A team of 17 students and academics from UoB have been given unique access to the Concurrent Design Facility at the Science and Technology Facilities Council's (STFC) RAL Space, to design the University's first CubeSat.  The project, initially funded by the UK Space Agency, will take several years to complete.  Once designed and built, the new satellite will observe volcanoes from space and take 3D images of ash clouds*.

The team will be working on the design of the satellite and will be mentored by RAL Space experts in a special Concurrent Design Facility.  Concurrent engineering puts all design engineers and required tools together with the user in the same location at the same time. This allows for iterative design at a fast pace, with user and designers agreeing requirements and taking decisions in real time.

Dr Lucy Berthoud, Space Systems Lecturer in the Department of Aerospace Engineering, said: “This is the first time that RAL Space  have allowed students to use their facility.  We are really excited for our students to have the opportunity to work in this state-of-the-art facility and would like to thank RAL Space and the UK Space Agency for helping to make this happen."

“We are using the RAL Space Concurrent Design Facility (CDF) for training and educational purposes is great to see." Says STFC project principle investigator, Dr Dan Peters. “This is a new use of the RAL Space CDF were we are bringing together the next generation of space scientists and engineers from Bristol to interact with our experts". “It is incredibly rewarding seeing the students produce novel solutions to the challenges of working in this environment".

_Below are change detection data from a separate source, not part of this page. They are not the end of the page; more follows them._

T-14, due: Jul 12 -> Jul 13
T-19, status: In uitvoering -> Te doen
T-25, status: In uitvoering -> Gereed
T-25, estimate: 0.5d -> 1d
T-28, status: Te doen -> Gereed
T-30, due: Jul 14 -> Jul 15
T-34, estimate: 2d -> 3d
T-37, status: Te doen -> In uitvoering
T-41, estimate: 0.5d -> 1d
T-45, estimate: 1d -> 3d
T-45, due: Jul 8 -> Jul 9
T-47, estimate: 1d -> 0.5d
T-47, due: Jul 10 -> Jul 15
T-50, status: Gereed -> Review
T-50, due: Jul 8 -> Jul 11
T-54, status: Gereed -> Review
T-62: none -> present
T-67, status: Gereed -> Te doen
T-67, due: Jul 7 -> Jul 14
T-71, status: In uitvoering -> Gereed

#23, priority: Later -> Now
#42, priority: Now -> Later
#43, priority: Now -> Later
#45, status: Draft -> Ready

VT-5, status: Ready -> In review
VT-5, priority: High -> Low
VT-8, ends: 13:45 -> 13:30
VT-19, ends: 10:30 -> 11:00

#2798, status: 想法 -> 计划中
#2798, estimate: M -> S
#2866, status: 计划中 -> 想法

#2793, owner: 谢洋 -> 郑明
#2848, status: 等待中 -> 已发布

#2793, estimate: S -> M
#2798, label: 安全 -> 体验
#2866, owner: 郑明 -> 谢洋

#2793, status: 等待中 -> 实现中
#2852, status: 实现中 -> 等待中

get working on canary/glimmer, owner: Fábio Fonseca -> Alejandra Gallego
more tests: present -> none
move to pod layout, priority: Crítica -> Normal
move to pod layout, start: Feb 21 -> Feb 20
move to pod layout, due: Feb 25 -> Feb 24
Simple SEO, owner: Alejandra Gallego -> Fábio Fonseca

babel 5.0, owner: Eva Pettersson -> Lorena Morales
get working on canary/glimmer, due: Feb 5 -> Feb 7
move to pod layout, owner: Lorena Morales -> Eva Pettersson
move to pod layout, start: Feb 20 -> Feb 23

Dr Matt Watson, Reader in Natural Hazards from the School of Earth Sciences, added: “It is really unusual for UK universities to build a satellite.  Once the University of Bristol-built satellite has been launched, we hope to receive ground-breaking images of volcanic ash. It is great that space experts and students have come together to work on the project and we are delighted that we are encouraging the next generation of space scientists and engineers." Jenny Jobling, a 4th year Aerospace engineering student said “Working on a real-life mission is very motivating for me". 

The project team includes aerospace engineers Dr Lucy Berthoud and Dr Mark Schenk who will work with Bristol's award-winning volcanology colleagues: Dr Matt Watson and Dr Helen Thomas.

*During the volcanic eruption of Eyjafjallajokull in 2010, European airspace closure resulted in costs of £200m a day for airlines.